SOURCE TEXT —
══════

ZENLOC LLC is a Limited Liability company registered in the state of Missouri under Certificate of organization number LC1389313

1. Interpretation
1.1. In these Conditions the following words shall have the following meanings:
"Confirmation of Order" means when we confirm our acceptance of your Order orally or in writing (whether electronically or otherwise) or when we effect Delivery, whichever occurs first.
"Contract" means the contract made between you and us for the sale of Equipment incorporating these Conditions.
"Delivery" means delivery of the Equipment to the address you have stipulated in the Order or our notifying you that the Equipment is available for collection. For the purposes of the Contract, Delivery will be deemed to have occurred when the Equipment is delivered to the address stipulated in the Order and signed for, or when the Equipment is collected.
"Documentation" means all manuals and instructions accompanying the Equipment including but not limited to manufacturer’s operating instructions.
"Equipment" means the items that we agree to sell to you in accordance with an Order, any description or pictures of goods on the website or in promotional catalogues are for information only and are not intended to be 100% accurate.
"Order" means your request for us to supply you with Equipment in consideration of the Charges, which you make by either completing an online order or otherwise requesting the Equipment that you require via a Purchase Agreement Form.
"We", "us" "our" means Zenloc, LLC.
"You", "your" means the person, firm or company that places an Order with us.

1.2. Headings used in these Conditions are for convenience only and will not affect their interpretation.

2. Orders
2.1. Any Order you place will constitute an offer capable of acceptance by us. We will not be obliged to accept an Order and we reserve the right to refuse an Order without giving any reason.
2.2. All Equipment will be subject to availability and we reserve the right to substitute the Equipment with equipment of equivalent or increased functionality without notice. Accordingly, we do not warrant that the Equipment will be free from minor defects that do not affect its operation. The presence of minor defects, including without limitation minor surface scratches, shall not entitle you to any refund or deductions.

══════

TASK —
Quote the sale conditions word for word, starting with "ZENLOC LLC is a" and going on through "whichever occurs first.". The lines that come next have no connection to the sale conditions above.

══════

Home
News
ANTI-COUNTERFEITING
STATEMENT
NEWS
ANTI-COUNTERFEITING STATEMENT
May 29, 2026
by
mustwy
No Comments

══════

REPLY TO THE TASK —
ZENLOC LLC is a Limited Liability company registered in the state of Missouri under Certificate of organization number LC1389313

1. Interpretation
1.1. In these Conditions the following words shall have the following meanings:
"Confirmation of Order" means when we confirm our acceptance of your Order orally or in writing (whether electronically or otherwise) or when we effect Delivery, whichever occurs first.